Auch Fälle von Menschenrechtsverletzungen

Immer wieder gebe es negative Erfahrungen mit Sachwaltern, sagte Kurt Senekovic vom Verein „Achterbahn“, einer Plattform für Menschen mit psychischen Beeinträchtigungen. Sachwalter würden sich um die Klienten oft nicht kümmer, es gebe oft monatelang keinen Kontakt. Dann werde es schwierig, denn wenn man die Situation des Klienten nicht sehe, werde man nichts tun, um sie zu ändern. Behindertenanwältin Isabella Scheiflinger sagte, es gebe viele Beschwerdefälle wo es um massive rechtliche Probleme und auch Menschenrechtsverletzungen gehe.

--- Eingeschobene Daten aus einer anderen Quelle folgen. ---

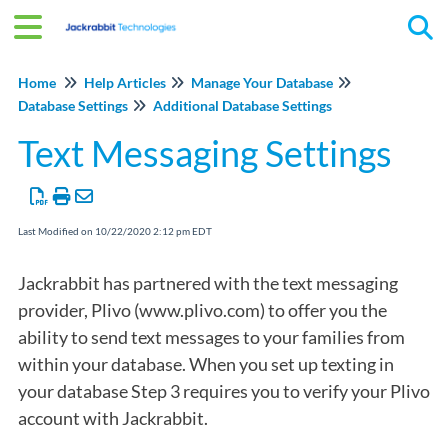
Tog
Home
Help Articles
Manage Your Database
Database Settings
Additional Database Settings
Text Messaging Settings
Last Modified on 10/22/2020 2:12 pm EDT
Jackrabbit has partnered with the text messaging
provider, Plivo (www.plivo.com) to offer you the
ability to send text messages to your families from
within your database. When you set up texting in
your database Step 3 requires you to verify your Plivo
account with Jackrabbit.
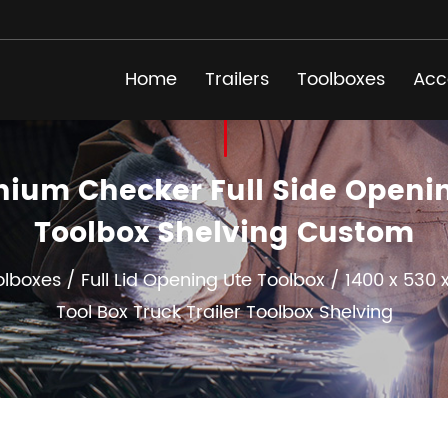
Home
Trailers
Toolboxes
Acc
um Checker Full Side Opening
Toolbox Shelving Custom
olboxes
/
Full Lid Opening Ute Toolbox
/
1400 x 530 
Tool Box Truck Trailer Toolbox Shelving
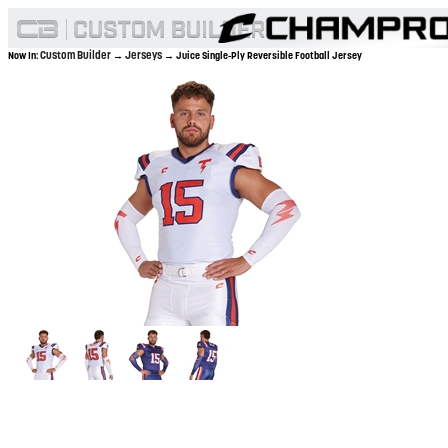
Custom Builder
Jerseys
Now In:
→
→ Juice Single-Ply Reversible Football Jersey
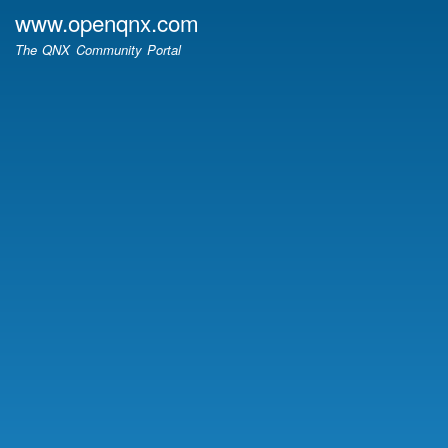
Skip
www.openqnx.com
to
The QNX Community Portal
main
content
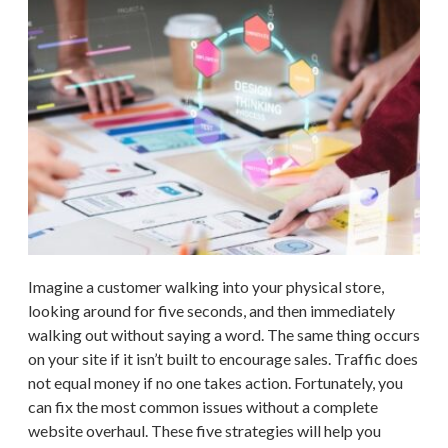
Imagine a customer walking into your physical store,
looking around for five seconds, and then immediately
walking out without saying a word. The same thing occurs
on your site if it isn’t built to encourage sales. Traffic does
not equal money if no one takes action. Fortunately, you
can fix the most common issues without a complete
website overhaul. These five strategies will help you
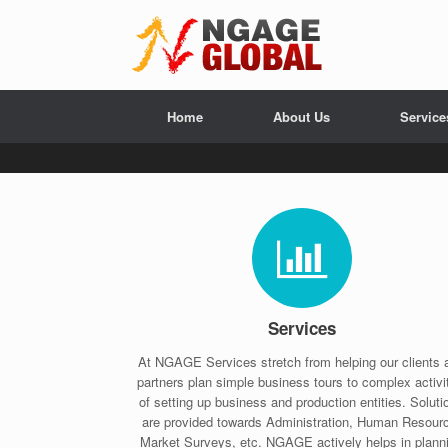
Home
About Us
Service
Services
At NGAGE Services stretch from helping our clients 
partners plan simple business tours to complex activi
of setting up business and production entities. Soluti
are provided towards Administration, Human Resour
Market Surveys, etc. NGAGE actively helps in plann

„Schwelle deutlich hinaufgesetzt“

Das neue Gesetz bringt vier abgestufte Formen der Vertretung: In den ersten beiden können Betroffene selbst eine Vertrauensperson als Erwachsenenvertreter auswählen oder jemanden mit eine Vorsorgevollmacht ausstatten, sagt Robert Müller vom VertretungsNetz Graz: „Der Grundsatz lautet, jemand wir nur dann vertreten, wenn er das selbst will oder wenn es unvermeidlich ist. Dieses Wort unvermeidlich ist sehr wichtig.“ In diesem Fall können nahe Angehörige als gesetzliche Vertreter eingesetzt werden. In der vierten Stufe bestimmt ein Gericht als Ausnahme einen gesetzlichen Vertreter, wobei laut Müller das neue Prinzip herrscht, dass der Wunsch des Betroffenen immer zu respektieren sei, außer es würde zu erheblichen Problemen führen. „Die Schwelle für Fremdbestimmung wird deutlich hinaufgesetzt.“

„Lernprozess für alle“

Eine gerichtliche Vertretung ist jeweils auf drei Jahre befristet. Die 4.000 bestehenden Sachwalterschaften in Kärnten werden nun alle überprüft und bis Ende 2023 an das neue Gesetz angepasst. Das werde ein Lernprozess für alle, sagte der steirische Behindertenanwalt Siegfried Suppan von der Länderkonferenz der Ombudsstellen für Menschen mit Behinderung. Wenn man sein Leben lang keine Entscheidungen getroffen habe, müsse man das erst lernen. „Ein wichtiger Punkt wird sein, dass Menschen mit Behinderung die richtigen Personen finden, die ihnen dabei helfen, ihre Entscheidungen selbst treffen zu können.“

Mehr Sozialarbeiter nötig

Behindertenanwältin Scheiflinger sagte, man brauche mehr Erwachsenensozialarbeiter, wenn man die Ziele des Gesetzes ehrlich umsetzen wolle. Diese könnten z.B. bei einem betreuten Bankkonto oder bei Behördenwegen unterstützen. Hilfe zur Selbsthilfe bieten will auch eine neue Interessenvertretung für Menschen mit psychischen Beeinträchtigungen. Sie steht in Kärnten kurz vor der Vereinsgründung.